Segment Start: LISTED RECORDS

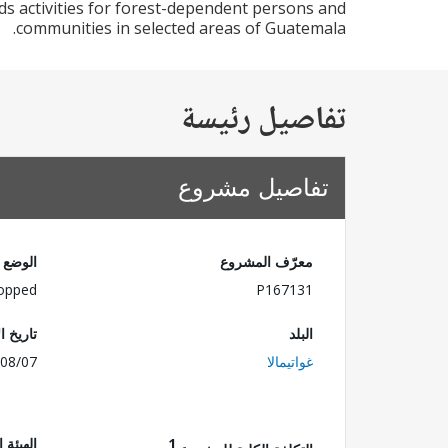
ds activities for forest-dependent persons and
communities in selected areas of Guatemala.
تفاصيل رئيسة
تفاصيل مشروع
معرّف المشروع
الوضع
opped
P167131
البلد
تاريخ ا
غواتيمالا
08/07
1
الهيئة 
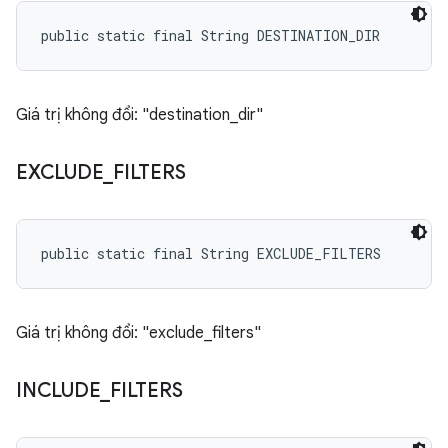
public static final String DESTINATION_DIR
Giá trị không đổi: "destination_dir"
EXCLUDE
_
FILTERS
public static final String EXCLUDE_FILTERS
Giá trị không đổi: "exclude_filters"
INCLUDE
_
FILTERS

Segment End: LISTED RECORDS
Segment Start: LISTED RECORDS

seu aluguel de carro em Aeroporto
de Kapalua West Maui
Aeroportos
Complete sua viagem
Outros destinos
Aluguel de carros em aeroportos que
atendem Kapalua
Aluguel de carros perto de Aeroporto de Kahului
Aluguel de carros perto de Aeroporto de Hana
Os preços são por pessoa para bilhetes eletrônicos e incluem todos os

Segment End: LISTED RECORDS

WHAT TO PRODUCE
The lines above that hold "final" are the result; show every one of them.

TASK RESULT
public static final String DESTINATION_DIR
public static final String EXCLUDE_FILTERS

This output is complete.